▶ **TASK BRIEF**
Continue the text on the future of U.S. Mainline Protestantism, picking up after its final sentence.

▶ **PROVIDED PASSAGE**

Future scenarios emerge as the media debate the health of U.S. Mainline Protestantism 

What has long been called “Mainline” Protestantism suffered inexorable shrinkage this past generation, eroding so much of its once-potent U.S. cultural impact that the news media tend to neglect these moderate-to-liberal churches. Yet a new Public Religion Research Institute poll reported what it argues is a sudden comeback and indicates Mainliners even outnumber the rival conservative "evangelicals" widely thought to dominate Protestantism.

True? The Religion Guy assembled devastating statistics that raise questions about that claim.

U.S. religion's hot number-cruncher Ryan Burge is even more doubtful and notes the Harvard-based Cooperative Election Study found a recent rise in Americans who self-identify as "evangelical."

As reporters ponder that debate, they should also play out longer-term Mainline scenarios, for instance for the Episcopal Church and United Methodist Church.

The hed on another Burge article proclaimed that "The Death of the Episcopal Church is Near."

"I don't think it's an exaggeration at all to believe that Episcopalians will no longer exist by 2040," he contended.

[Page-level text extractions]
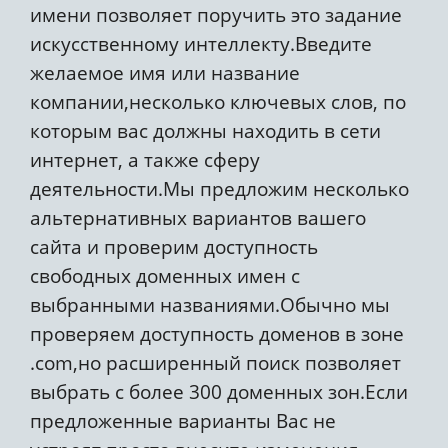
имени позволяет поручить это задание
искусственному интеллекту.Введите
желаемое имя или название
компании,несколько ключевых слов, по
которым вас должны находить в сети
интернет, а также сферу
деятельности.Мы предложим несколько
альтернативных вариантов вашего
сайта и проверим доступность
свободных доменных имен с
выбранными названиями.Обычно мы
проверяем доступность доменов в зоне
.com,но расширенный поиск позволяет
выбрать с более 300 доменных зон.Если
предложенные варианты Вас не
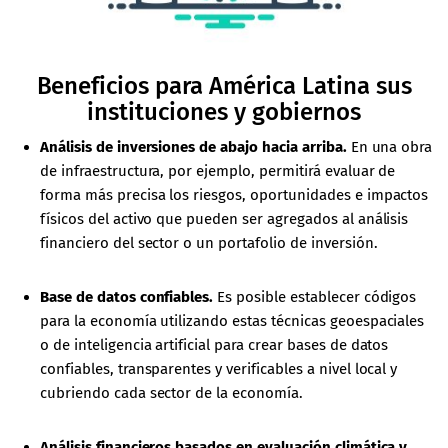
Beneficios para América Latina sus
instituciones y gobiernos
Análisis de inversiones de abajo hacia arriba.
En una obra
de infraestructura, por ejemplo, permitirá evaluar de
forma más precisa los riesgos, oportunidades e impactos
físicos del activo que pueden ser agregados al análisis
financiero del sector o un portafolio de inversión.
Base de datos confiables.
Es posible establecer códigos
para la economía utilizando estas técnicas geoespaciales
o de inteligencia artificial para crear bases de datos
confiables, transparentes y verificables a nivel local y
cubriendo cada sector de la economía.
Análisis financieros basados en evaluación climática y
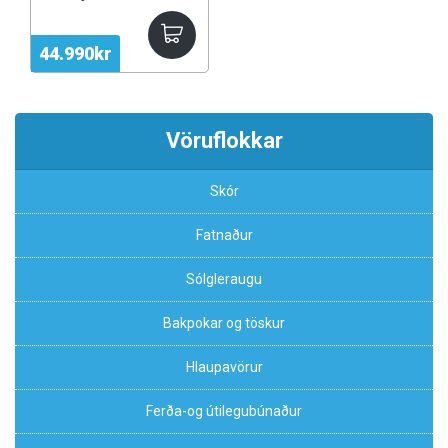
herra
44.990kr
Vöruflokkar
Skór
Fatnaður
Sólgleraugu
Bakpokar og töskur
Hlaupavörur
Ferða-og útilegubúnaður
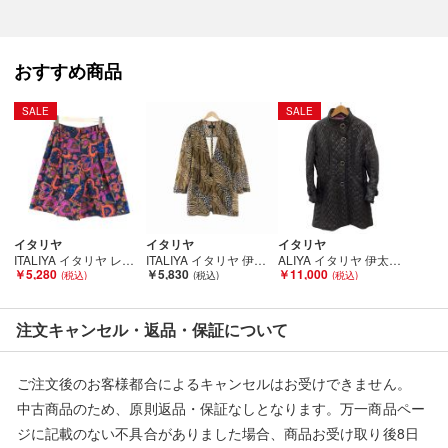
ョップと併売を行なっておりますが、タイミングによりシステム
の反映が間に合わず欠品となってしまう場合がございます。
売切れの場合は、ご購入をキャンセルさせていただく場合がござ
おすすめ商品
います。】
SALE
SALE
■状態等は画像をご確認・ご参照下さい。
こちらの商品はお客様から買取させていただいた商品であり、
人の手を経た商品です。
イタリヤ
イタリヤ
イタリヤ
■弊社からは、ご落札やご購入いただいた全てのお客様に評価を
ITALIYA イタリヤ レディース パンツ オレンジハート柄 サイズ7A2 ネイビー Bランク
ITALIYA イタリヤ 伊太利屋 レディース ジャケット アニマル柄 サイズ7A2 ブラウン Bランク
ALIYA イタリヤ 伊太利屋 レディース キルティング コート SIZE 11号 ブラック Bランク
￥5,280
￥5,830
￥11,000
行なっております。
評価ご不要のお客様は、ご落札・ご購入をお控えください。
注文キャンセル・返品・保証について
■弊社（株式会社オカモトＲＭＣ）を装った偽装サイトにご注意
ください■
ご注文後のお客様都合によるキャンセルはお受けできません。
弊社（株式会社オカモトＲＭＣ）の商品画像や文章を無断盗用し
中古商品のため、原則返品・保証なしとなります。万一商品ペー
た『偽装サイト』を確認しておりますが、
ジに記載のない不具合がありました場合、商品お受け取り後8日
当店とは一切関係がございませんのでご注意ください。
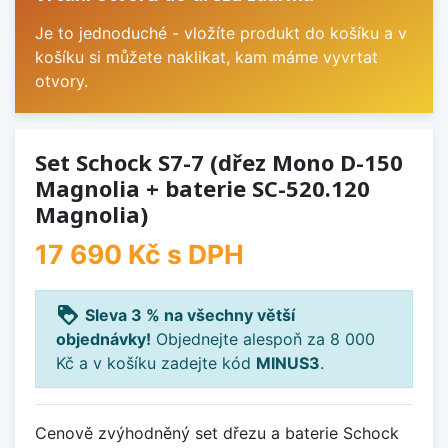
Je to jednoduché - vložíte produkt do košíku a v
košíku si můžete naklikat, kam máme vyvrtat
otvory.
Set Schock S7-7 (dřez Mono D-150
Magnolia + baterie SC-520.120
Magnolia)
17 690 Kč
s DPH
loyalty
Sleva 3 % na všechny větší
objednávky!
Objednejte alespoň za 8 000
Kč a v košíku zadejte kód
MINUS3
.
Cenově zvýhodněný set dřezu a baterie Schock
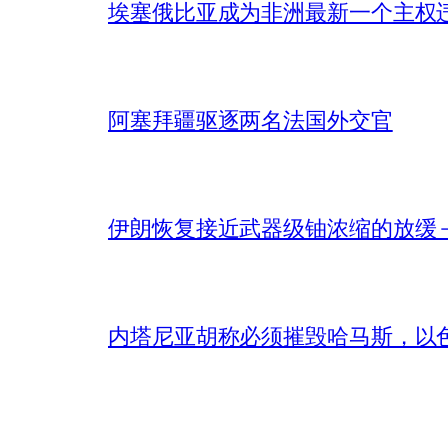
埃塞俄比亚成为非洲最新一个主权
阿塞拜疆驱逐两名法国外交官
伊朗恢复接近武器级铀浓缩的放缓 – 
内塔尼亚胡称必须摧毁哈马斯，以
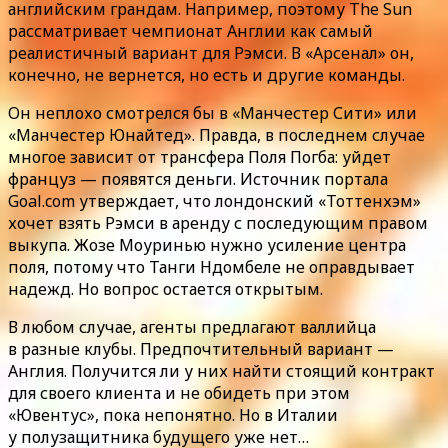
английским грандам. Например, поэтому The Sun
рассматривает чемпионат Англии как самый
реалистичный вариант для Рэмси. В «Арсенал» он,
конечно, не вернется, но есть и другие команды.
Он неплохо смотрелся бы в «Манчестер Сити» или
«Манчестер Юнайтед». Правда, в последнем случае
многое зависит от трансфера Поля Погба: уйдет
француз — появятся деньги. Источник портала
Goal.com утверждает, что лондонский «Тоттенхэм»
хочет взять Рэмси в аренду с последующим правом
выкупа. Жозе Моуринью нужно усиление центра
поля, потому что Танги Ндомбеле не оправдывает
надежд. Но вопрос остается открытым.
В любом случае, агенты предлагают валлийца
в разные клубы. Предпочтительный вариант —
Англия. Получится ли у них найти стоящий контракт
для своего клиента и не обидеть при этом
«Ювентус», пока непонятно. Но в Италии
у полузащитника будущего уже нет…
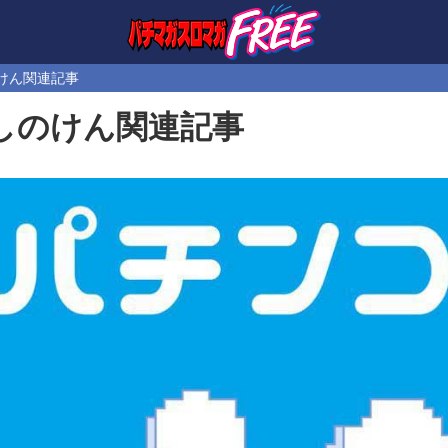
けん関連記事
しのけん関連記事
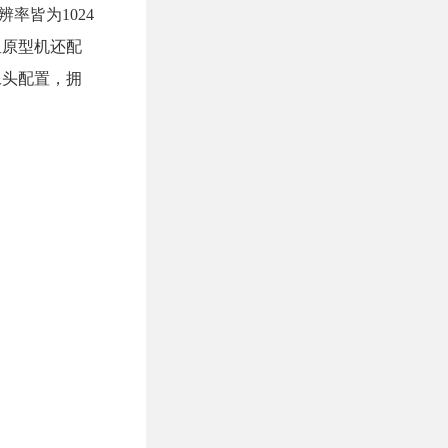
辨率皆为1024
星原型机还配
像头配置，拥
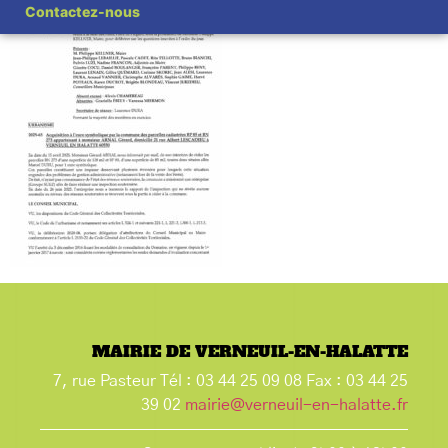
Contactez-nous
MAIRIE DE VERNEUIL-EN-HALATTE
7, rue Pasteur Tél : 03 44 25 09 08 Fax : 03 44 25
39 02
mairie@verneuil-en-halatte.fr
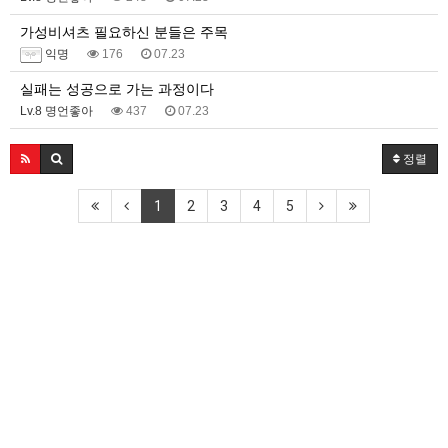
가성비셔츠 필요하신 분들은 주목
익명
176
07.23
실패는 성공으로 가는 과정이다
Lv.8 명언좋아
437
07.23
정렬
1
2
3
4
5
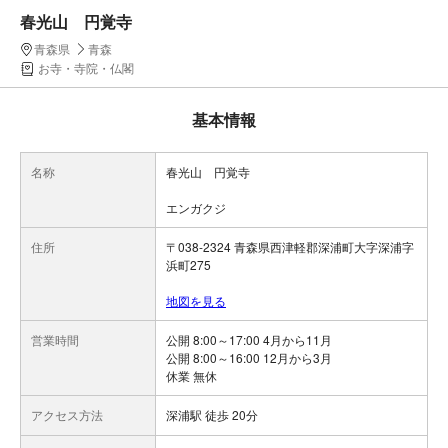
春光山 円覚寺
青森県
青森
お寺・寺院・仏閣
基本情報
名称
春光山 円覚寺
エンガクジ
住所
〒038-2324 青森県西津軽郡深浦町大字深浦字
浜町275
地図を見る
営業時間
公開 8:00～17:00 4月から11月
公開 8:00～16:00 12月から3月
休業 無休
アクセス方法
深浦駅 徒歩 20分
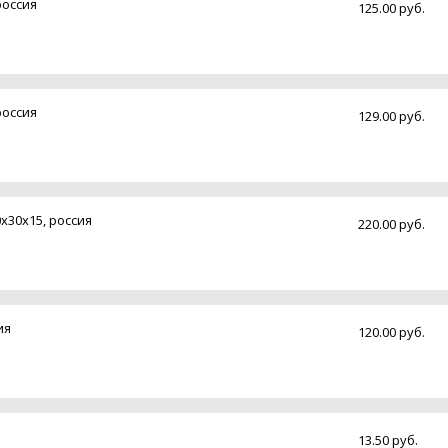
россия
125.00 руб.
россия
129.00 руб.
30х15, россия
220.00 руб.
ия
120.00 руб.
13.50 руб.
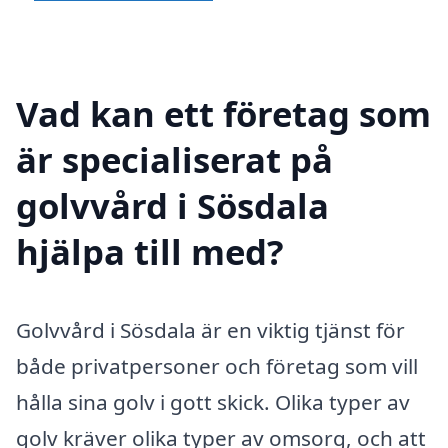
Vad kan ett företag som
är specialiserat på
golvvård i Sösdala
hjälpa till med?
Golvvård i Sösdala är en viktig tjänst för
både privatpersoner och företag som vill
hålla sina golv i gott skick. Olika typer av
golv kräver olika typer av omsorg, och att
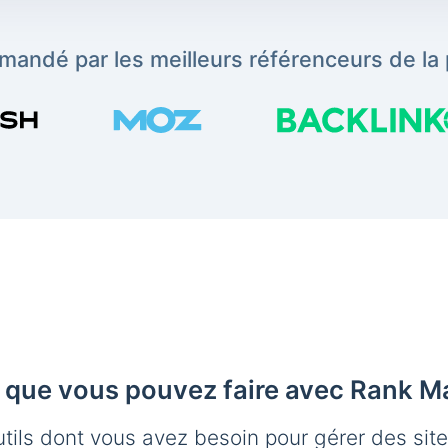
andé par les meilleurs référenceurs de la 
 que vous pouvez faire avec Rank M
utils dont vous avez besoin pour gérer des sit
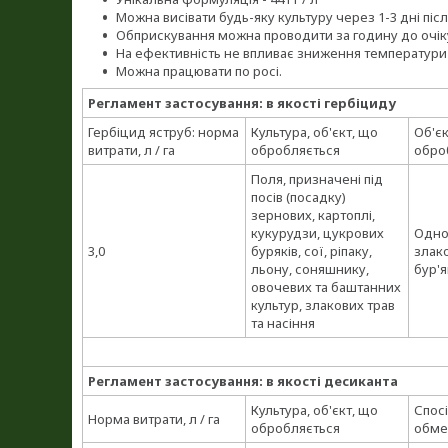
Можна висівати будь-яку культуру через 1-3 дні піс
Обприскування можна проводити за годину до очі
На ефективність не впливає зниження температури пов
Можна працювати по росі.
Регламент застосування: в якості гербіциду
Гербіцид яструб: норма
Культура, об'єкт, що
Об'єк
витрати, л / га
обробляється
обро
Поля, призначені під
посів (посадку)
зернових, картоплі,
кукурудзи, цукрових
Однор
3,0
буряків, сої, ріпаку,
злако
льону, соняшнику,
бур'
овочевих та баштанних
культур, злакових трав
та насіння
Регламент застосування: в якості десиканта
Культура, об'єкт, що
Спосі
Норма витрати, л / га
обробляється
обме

▶ **FINAL ANSWER**
His gloomy forecast relied partly on a stark, candid piece from the blog of the Living Church magazine. It reasoned that annual marriages and baptisms foretell how the denomination will fare. If trends continue, the former would fall from 39,000 in 1980 to 750 as of 2050, and the latter from 56,000 to 2,500, over decades when average worship attendance would plummet from 857,000 to 150,000.

Similarly, in 2019 the Evangelical Lutheran Church in America's research agency projected that this now-sizable denomination would dip below 67,000 members by 2050 and average Sunday attendance would hit 16,000 by 2041. Two years before that, Wheaton College's Ed Stetzer notably warned that Mainline Protestantism has "23 Easters left."